Required work:
What lines in the following entries hold the word "확인하십시오"? Copy each one.

Top of Excerpted records

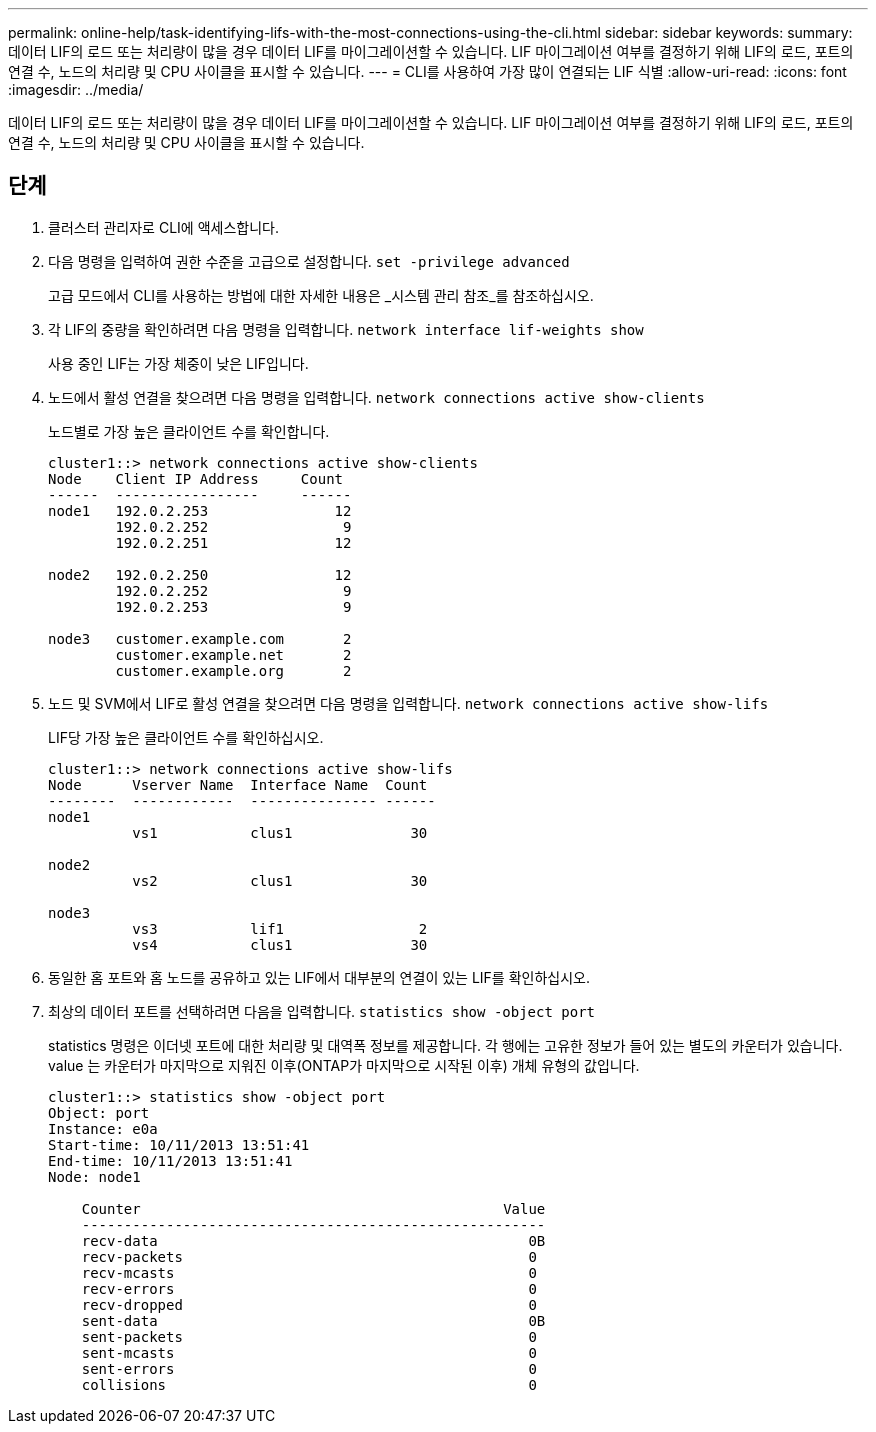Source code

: ---
permalink: online-help/task-identifying-lifs-with-the-most-connections-using-the-cli.html 
sidebar: sidebar 
keywords:  
summary: 데이터 LIF의 로드 또는 처리량이 많을 경우 데이터 LIF를 마이그레이션할 수 있습니다. LIF 마이그레이션 여부를 결정하기 위해 LIF의 로드, 포트의 연결 수, 노드의 처리량 및 CPU 사이클을 표시할 수 있습니다. 
---
= CLI를 사용하여 가장 많이 연결되는 LIF 식별
:allow-uri-read: 
:icons: font
:imagesdir: ../media/


[role="lead"]
데이터 LIF의 로드 또는 처리량이 많을 경우 데이터 LIF를 마이그레이션할 수 있습니다. LIF 마이그레이션 여부를 결정하기 위해 LIF의 로드, 포트의 연결 수, 노드의 처리량 및 CPU 사이클을 표시할 수 있습니다.



== 단계

. 클러스터 관리자로 CLI에 액세스합니다.
. 다음 명령을 입력하여 권한 수준을 고급으로 설정합니다. `set -privilege advanced`
+
고급 모드에서 CLI를 사용하는 방법에 대한 자세한 내용은 _시스템 관리 참조_를 참조하십시오.

. 각 LIF의 중량을 확인하려면 다음 명령을 입력합니다. `network interface lif-weights show`
+
사용 중인 LIF는 가장 체중이 낮은 LIF입니다.

. 노드에서 활성 연결을 찾으려면 다음 명령을 입력합니다. `network connections active show-clients`
+
노드별로 가장 높은 클라이언트 수를 확인합니다.

+
[listing]
----
cluster1::> network connections active show-clients
Node    Client IP Address     Count
------  -----------------     ------
node1   192.0.2.253               12
        192.0.2.252                9
        192.0.2.251               12

node2   192.0.2.250               12
        192.0.2.252                9
        192.0.2.253                9

node3   customer.example.com       2
        customer.example.net       2
        customer.example.org       2
----
. 노드 및 SVM에서 LIF로 활성 연결을 찾으려면 다음 명령을 입력합니다. `network connections active show-lifs`
+
LIF당 가장 높은 클라이언트 수를 확인하십시오.

+
[listing]
----
cluster1::> network connections active show-lifs
Node      Vserver Name  Interface Name  Count
--------  ------------  --------------- ------
node1
          vs1           clus1              30

node2
          vs2           clus1              30

node3
          vs3           lif1                2
          vs4           clus1              30
----
. 동일한 홈 포트와 홈 노드를 공유하고 있는 LIF에서 대부분의 연결이 있는 LIF를 확인하십시오.
. 최상의 데이터 포트를 선택하려면 다음을 입력합니다. `statistics show -object port`
+
statistics 명령은 이더넷 포트에 대한 처리량 및 대역폭 정보를 제공합니다. 각 행에는 고유한 정보가 들어 있는 별도의 카운터가 있습니다. value 는 카운터가 마지막으로 지워진 이후(ONTAP가 마지막으로 시작된 이후) 개체 유형의 값입니다.

+
[listing]
----
cluster1::> statistics show -object port
Object: port
Instance: e0a
Start-time: 10/11/2013 13:51:41
End-time: 10/11/2013 13:51:41
Node: node1

    Counter                                           Value
    -------------------------------------------------------
    recv-data                                            0B
    recv-packets                                         0
    recv-mcasts                                          0
    recv-errors                                          0
    recv-dropped                                         0
    sent-data                                            0B
    sent-packets                                         0
    sent-mcasts                                          0
    sent-errors                                          0
    collisions                                           0
----

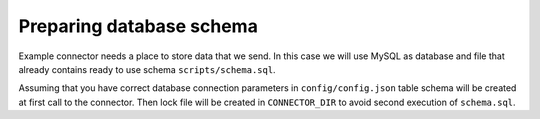 Preparing database schema
=========================

Example connector needs a place to store data that we send. In this case we will use MySQL as database and file that
already contains ready to use schema ``scripts/schema.sql``.

Assuming that you have correct database connection parameters in ``config/config.json`` table schema will be created at
first call to the connector. Then lock file will be created in ``CONNECTOR_DIR`` to avoid second execution of ``schema.sql``.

Bottom of Excerpted records

Response area:
LIF당 가장 높은 클라이언트 수를 확인하십시오.
. 동일한 홈 포트와 홈 노드를 공유하고 있는 LIF에서 대부분의 연결이 있는 LIF를 확인하십시오.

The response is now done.